Жених и граф направились к оркестру. Подойдя к контрабасу, они стали быстро развязывать ремни… и — о ужас!
Но тут, пока читатель, давший волю своему воображению, рисует исход музыкального спора, обратимся к Смычкову… Бедный музыкант, не догнавши воров и вернувшись к тому месту, где он оставил футляр, не увидел драгоценной ноши. Теряясь в догадках, он несколько раз прошелся взад и вперед по дороге и, не найдя футляра, решил, что он попал не на ту дорогу…
«Это ужасно! — думал он, хватая себя за волосы и леденея. — Она задохнется в футляре! Я убийца!»
До самой полуночи Смычков ходил по дорогам и искал футляра, но под конец, выбившись из сил, отправился под мостик.

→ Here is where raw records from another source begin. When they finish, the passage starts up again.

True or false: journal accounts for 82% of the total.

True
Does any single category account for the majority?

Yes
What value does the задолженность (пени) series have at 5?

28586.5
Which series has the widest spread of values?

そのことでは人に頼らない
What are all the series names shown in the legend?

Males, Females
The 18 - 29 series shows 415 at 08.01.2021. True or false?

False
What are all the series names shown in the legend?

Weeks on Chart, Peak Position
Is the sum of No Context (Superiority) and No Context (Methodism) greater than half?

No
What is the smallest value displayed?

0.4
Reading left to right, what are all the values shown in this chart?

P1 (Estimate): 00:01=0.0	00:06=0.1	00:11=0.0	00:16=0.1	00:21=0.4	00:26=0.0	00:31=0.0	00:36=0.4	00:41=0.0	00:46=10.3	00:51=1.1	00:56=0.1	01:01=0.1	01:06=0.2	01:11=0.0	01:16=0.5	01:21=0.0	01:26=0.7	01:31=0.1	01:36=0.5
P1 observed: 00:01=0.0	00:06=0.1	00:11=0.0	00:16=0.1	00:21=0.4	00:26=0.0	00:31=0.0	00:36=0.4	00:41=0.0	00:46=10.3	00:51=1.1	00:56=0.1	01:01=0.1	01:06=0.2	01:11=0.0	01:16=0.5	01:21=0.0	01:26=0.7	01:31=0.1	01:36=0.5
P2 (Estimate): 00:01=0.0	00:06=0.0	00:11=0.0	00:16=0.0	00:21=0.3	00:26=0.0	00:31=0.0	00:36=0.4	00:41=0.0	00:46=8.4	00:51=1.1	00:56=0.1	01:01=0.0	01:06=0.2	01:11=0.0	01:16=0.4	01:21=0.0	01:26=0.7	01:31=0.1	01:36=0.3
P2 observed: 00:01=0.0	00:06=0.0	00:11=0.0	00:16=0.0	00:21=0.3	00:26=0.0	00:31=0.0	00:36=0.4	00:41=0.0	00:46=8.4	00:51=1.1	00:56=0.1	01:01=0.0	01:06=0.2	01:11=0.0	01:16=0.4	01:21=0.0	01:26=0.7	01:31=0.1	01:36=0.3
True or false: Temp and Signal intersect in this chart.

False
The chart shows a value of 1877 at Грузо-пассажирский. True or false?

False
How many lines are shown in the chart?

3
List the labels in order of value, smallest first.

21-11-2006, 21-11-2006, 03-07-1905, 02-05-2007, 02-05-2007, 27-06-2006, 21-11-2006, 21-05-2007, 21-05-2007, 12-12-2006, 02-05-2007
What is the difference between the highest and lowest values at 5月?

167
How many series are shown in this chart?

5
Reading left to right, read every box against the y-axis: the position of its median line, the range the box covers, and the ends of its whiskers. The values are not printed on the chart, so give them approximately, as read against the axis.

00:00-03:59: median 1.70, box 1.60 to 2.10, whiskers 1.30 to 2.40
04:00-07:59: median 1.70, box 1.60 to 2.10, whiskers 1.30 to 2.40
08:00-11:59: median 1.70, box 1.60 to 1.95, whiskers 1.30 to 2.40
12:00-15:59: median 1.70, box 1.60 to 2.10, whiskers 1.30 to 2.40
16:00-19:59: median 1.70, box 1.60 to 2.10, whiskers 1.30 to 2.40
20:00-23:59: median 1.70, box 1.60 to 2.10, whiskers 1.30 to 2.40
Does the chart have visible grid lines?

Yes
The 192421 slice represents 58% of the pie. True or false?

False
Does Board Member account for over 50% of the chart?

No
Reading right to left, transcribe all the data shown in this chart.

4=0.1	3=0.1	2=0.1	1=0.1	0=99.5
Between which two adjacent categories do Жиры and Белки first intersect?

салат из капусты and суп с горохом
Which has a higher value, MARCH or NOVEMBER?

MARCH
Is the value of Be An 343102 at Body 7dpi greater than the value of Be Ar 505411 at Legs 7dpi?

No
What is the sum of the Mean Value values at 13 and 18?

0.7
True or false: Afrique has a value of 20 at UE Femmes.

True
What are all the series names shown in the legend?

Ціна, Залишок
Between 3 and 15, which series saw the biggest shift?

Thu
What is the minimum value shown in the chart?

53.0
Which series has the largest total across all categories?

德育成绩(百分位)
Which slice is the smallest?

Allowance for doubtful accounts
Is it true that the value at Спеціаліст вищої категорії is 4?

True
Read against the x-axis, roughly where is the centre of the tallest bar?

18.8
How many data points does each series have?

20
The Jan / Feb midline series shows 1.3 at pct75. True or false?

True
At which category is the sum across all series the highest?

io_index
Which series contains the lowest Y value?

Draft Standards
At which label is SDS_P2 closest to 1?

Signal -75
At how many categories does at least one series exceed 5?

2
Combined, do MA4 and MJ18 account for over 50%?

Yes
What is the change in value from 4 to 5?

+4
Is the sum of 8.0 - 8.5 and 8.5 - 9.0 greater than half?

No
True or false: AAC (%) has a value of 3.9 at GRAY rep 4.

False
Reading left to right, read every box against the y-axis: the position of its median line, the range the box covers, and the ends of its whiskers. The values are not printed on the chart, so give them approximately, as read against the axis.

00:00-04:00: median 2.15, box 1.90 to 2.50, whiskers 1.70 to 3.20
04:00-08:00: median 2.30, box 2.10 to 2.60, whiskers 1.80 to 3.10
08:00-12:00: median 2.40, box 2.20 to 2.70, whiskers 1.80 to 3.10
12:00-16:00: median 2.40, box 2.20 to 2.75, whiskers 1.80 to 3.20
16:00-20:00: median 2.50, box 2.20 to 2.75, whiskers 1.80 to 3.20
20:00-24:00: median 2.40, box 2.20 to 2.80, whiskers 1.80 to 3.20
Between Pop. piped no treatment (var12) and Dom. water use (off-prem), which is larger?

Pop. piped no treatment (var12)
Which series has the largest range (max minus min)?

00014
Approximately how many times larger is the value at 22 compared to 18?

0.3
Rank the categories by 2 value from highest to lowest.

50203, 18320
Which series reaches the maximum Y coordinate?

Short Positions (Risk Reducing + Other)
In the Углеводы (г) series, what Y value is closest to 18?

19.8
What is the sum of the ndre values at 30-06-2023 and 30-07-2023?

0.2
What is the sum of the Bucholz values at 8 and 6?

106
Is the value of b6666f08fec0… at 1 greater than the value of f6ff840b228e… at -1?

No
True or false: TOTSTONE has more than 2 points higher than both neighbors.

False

«Поищу на рассвете», — решил он.
Поиски во время рассвета дали тот же результат, и Смычков решил подождать под мостом ночи…
— Я найду ее! — бормотал он, снимая цилиндр и хватая себя за волосы. — Хотя бы год искать, но я найду ее!
. . . . . . . . . . . . . . . . . . . .
И теперь еще крестьяне, живущие в описанных местах, рассказывают, что ночами около мостика можно видеть какого-то голого человека, обросшего волосами и в цилиндре. Изредка из-под мостика слышится хрипение контрабаса.